─── SUPPLIED DATA ───

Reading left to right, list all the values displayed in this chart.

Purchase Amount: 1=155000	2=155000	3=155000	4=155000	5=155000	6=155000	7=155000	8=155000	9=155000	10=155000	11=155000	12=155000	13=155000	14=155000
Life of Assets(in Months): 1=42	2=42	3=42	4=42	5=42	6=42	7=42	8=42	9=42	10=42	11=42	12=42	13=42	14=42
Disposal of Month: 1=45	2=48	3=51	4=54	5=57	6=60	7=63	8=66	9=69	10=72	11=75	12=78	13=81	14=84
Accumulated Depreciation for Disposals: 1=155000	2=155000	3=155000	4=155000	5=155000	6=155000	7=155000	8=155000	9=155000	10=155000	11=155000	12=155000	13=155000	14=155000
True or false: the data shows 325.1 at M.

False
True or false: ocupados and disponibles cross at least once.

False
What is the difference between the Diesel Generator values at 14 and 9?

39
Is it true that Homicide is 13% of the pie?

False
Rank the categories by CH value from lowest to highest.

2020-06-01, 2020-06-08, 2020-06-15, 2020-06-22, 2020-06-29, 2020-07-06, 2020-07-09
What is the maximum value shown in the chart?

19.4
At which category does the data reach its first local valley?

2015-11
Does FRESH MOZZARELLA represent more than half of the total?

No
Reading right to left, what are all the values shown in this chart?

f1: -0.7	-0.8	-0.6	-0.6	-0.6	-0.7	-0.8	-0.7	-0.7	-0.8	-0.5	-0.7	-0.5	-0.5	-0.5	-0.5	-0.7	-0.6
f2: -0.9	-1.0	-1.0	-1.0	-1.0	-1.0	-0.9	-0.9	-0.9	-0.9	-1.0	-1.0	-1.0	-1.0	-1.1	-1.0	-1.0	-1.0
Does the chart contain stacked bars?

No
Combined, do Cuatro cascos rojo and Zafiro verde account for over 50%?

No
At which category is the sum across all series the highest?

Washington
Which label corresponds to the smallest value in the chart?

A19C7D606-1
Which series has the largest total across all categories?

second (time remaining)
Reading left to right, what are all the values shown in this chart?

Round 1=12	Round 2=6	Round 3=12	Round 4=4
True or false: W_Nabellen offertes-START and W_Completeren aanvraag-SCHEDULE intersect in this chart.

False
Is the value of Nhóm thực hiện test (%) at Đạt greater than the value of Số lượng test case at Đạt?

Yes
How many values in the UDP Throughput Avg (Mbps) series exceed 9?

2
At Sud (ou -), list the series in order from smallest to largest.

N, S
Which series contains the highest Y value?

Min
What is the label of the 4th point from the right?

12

───

TRY IT: Copy out the listing word for word, starting at the line that contains "second (time remaining)" and continuing through its final line.

SOLUTION FOR THIS TASK:
second (time remaining)
Reading left to right, what are all the values shown in this chart?

Round 1=12	Round 2=6	Round 3=12	Round 4=4
True or false: W_Nabellen offertes-START and W_Completeren aanvraag-SCHEDULE intersect in this chart.

False
Is the value of Nhóm thực hiện test (%) at Đạt greater than the value of Số lượng test case at Đạt?

Yes
How many values in the UDP Throughput Avg (Mbps) series exceed 9?

2
At Sud (ou -), list the series in order from smallest to largest.

N, S
Which series contains the highest Y value?

Min
What is the label of the 4th point from the right?

12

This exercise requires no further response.